Through my good friend, Harold Jarche, I bumped the other day into one of those TED Talks that will surely leave an unforgettable mark on all of those folks out there who may want to go through 17 minutes of pure gold inspiration around the topic of Learning and Education. Now, I do realise I don’t get to talk much over here about Learning in general, despite it being one my lifetime passions (Having graduated myself as an English teacher many moons ago!), but perhaps that talk will change things quite a bit. After all, who is going to neglect and ignore such powerful statements as this one: “Education is a self organising system, where learning is an emergent phenomenon“.
Harold tweeted a recent blog post by the always insightful Will Richardson under the heading “Sugata Mitra’s New TED Talk” where he puts together some very thought provoking arguments as to why we now may be in a good position to re-think the way learning and education happen with our young ones. And perhaps also not just with the not so young ones anymore …
Here are a couple of interesting reflections from Will’s post after watching Sugata‘s talk which I think would set, quite nicely, the stage of how that change would probably need to happen and not too far into the distant future; to be honest, this looks like something that could happen today:
“[…] It’s no secret that I lean toward seeing a future where self-organized learning rules, and that the role of school is to develop the passion, motivation and skills necessary to help kids become amazing learners as opposed to pretty good “knowers” […]“
Not too bad to spark a great conversation on where learning and our education systems should be heading to, don’t you think? I surely agree with Will’s statements shared above on the role that school should be playing, as well as Sugata’s on the power and strong influence that technology, in general, could have to help shape up how people learn today. It would be interesting as well to see how we shift from that individual learning experience that our education systems seem to have forced upon our students quite effectively for decades, when we all know that learning is a collaborative and knowledge sharing activity amongst individuals. Mind you, I am not saying that learning on your own is wrong or should be avoided or forbidden. Not at all. It’s still very much needed and should be encouraged…
What I am saying though is that learning should be a collective activity, one where learners (And perhaps I am not using the right term in here…) should be capable of contrasting with others what they have learned to see how they could apply it accordingly to themselves and their environment. More than anything else, because I suspect that collaborative activity of wanting to question and validate what one learns is what helps bring forward a healthy discussion on how to immerse themselves into that overall learning experience. If you contrast it with others, you are helping build, what I think, is one of the main characteristics that the role of school should be playing beyond developing the passion, motivation and skills that Will mentioned in his post: that is, the ability to promote and engage in critical thinking.

WORK TO DO:
Reproduce the entire blog post above about Sugata Mitra's talk on learning and education, word for word.

STORED DATA:

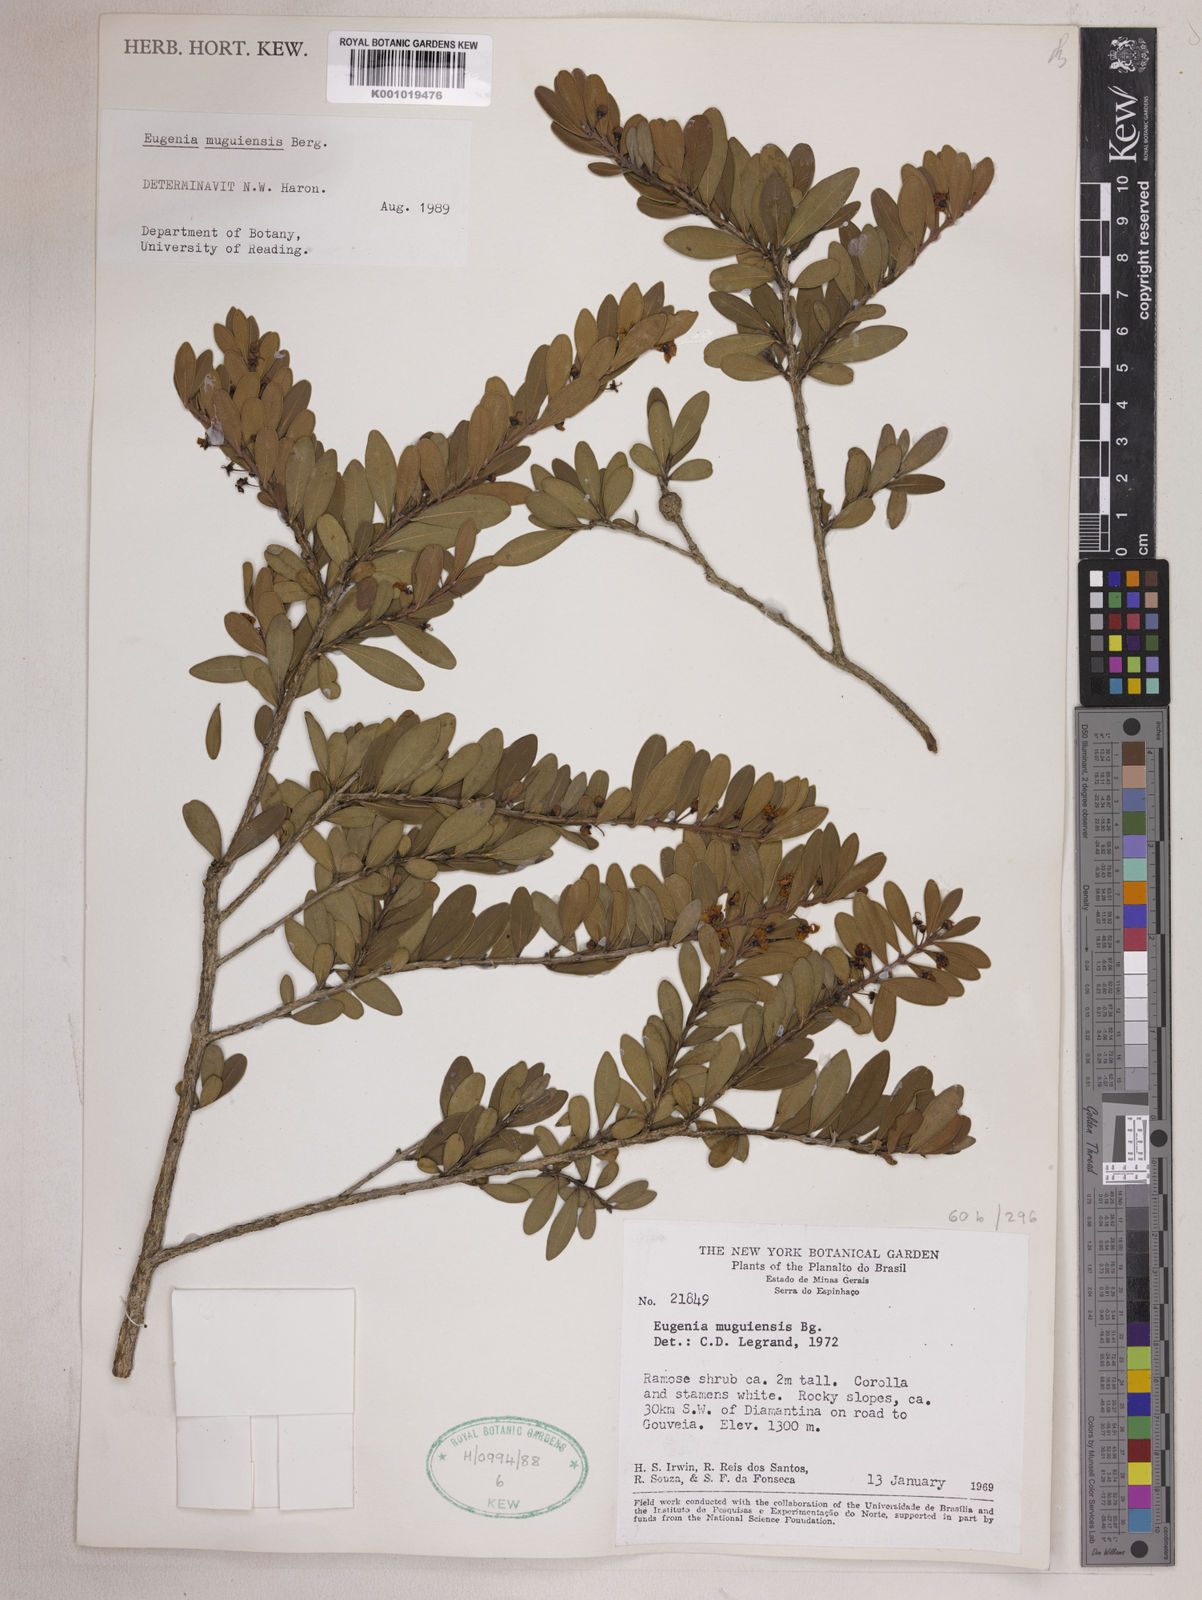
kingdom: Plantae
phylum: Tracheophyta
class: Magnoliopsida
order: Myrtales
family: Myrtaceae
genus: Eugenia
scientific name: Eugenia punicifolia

--

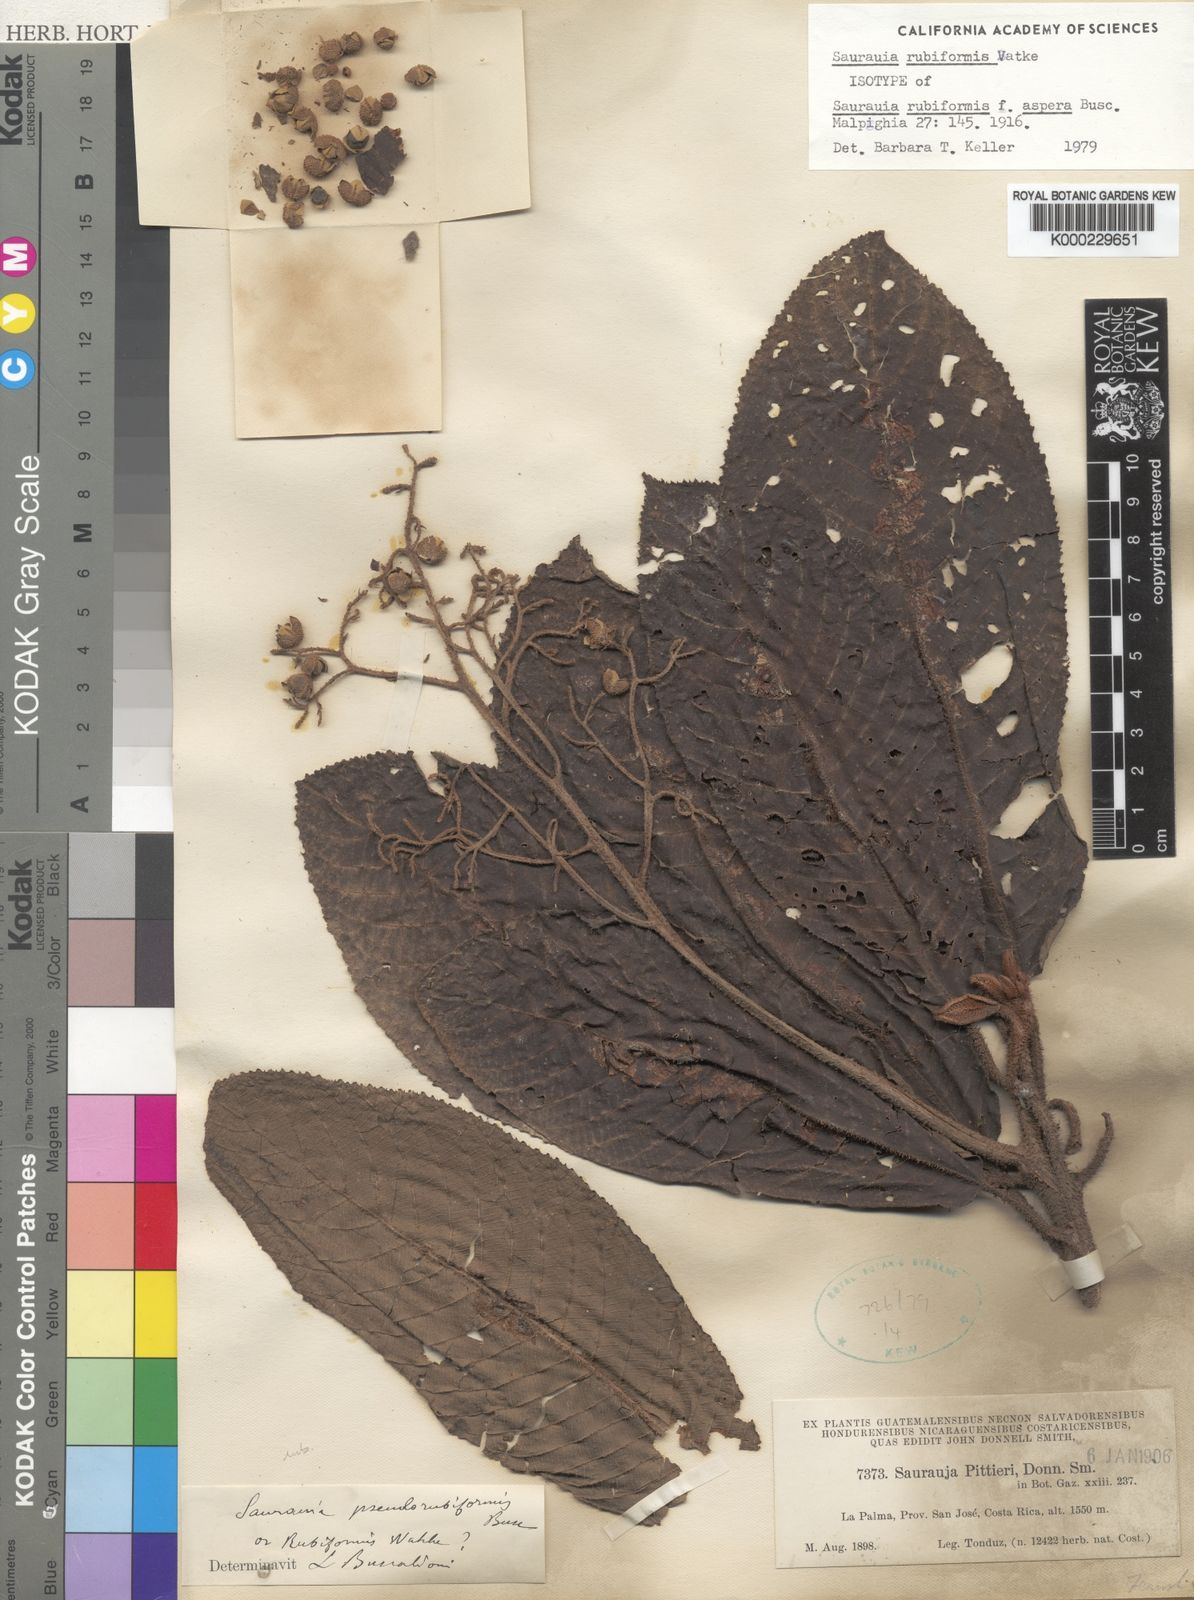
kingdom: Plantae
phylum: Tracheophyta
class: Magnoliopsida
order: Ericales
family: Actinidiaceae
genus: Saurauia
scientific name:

---

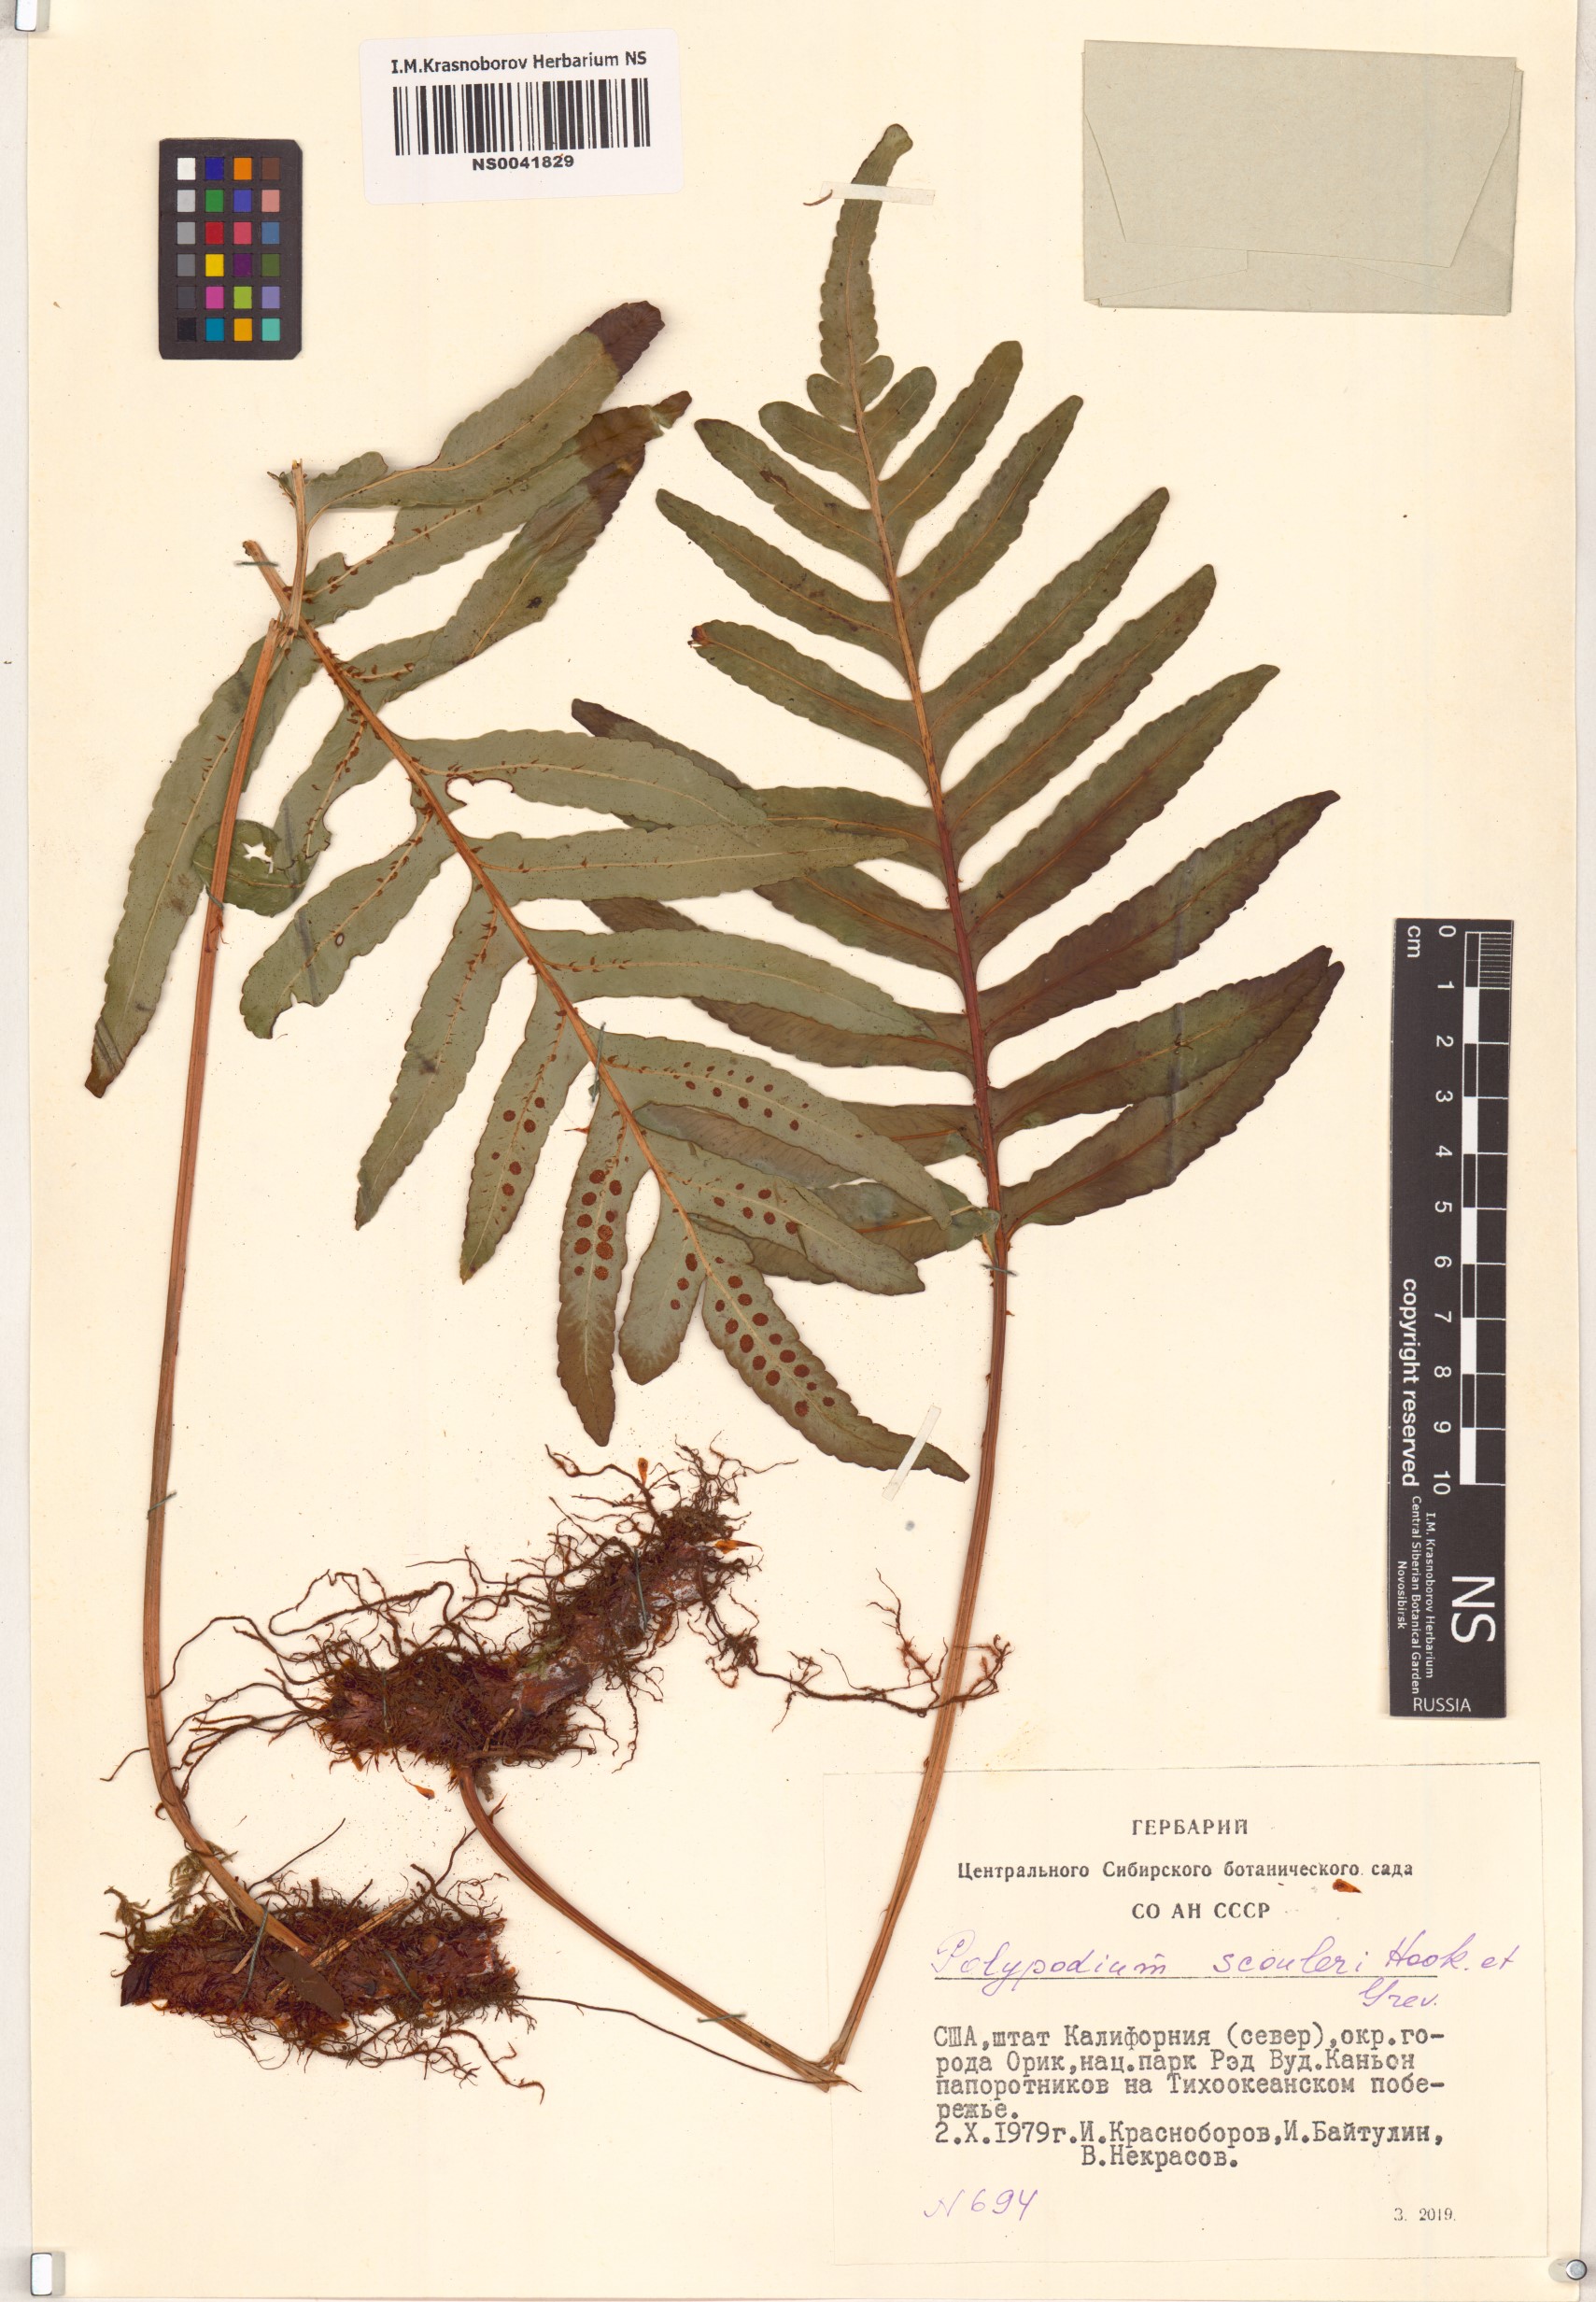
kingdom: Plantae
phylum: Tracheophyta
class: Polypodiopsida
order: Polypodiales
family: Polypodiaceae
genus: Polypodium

PROBLEM SOLUTION:
Through my good friend, Harold Jarche, I bumped the other day into one of those TED Talks that will surely leave an unforgettable mark on all of those folks out there who may want to go through 17 minutes of pure gold inspiration around the topic of Learning and Education. Now, I do realise I don’t get to talk much over here about Learning in general, despite it being one my lifetime passions (Having graduated myself as an English teacher many moons ago!), but perhaps that talk will change things quite a bit. After all, who is going to neglect and ignore such powerful statements as this one: “Education is a self organising system, where learning is an emergent phenomenon“.
Harold tweeted a recent blog post by the always insightful Will Richardson under the heading “Sugata Mitra’s New TED Talk” where he puts together some very thought provoking arguments as to why we now may be in a good position to re-think the way learning and education happen with our young ones. And perhaps also not just with the not so young ones anymore …
Here are a couple of interesting reflections from Will’s post after watching Sugata‘s talk which I think would set, quite nicely, the stage of how that change would probably need to happen and not too far into the distant future; to be honest, this looks like something that could happen today:
“[…] It’s no secret that I lean toward seeing a future where self-organized learning rules, and that the role of school is to develop the passion, motivation and skills necessary to help kids become amazing learners as opposed to pretty good “knowers” […]“
Not too bad to spark a great conversation on where learning and our education systems should be heading to, don’t you think? I surely agree with Will’s statements shared above on the role that school should be playing, as well as Sugata’s on the power and strong influence that technology, in general, could have to help shape up how people learn today. It would be interesting as well to see how we shift from that individual learning experience that our education systems seem to have forced upon our students quite effectively for decades, when we all know that learning is a collaborative and knowledge sharing activity amongst individuals. Mind you, I am not saying that learning on your own is wrong or should be avoided or forbidden. Not at all. It’s still very much needed and should be encouraged…
What I am saying though is that learning should be a collective activity, one where learners (And perhaps I am not using the right term in here…) should be capable of contrasting with others what they have learned to see how they could apply it accordingly to themselves and their environment. More than anything else, because I suspect that collaborative activity of wanting to question and validate what one learns is what helps bring forward a healthy discussion on how to immerse themselves into that overall learning experience. If you contrast it with others, you are helping build, what I think, is one of the main characteristics that the role of school should be playing beyond developing the passion, motivation and skills that Will mentioned in his post: that is, the ability to promote and engage in critical thinking.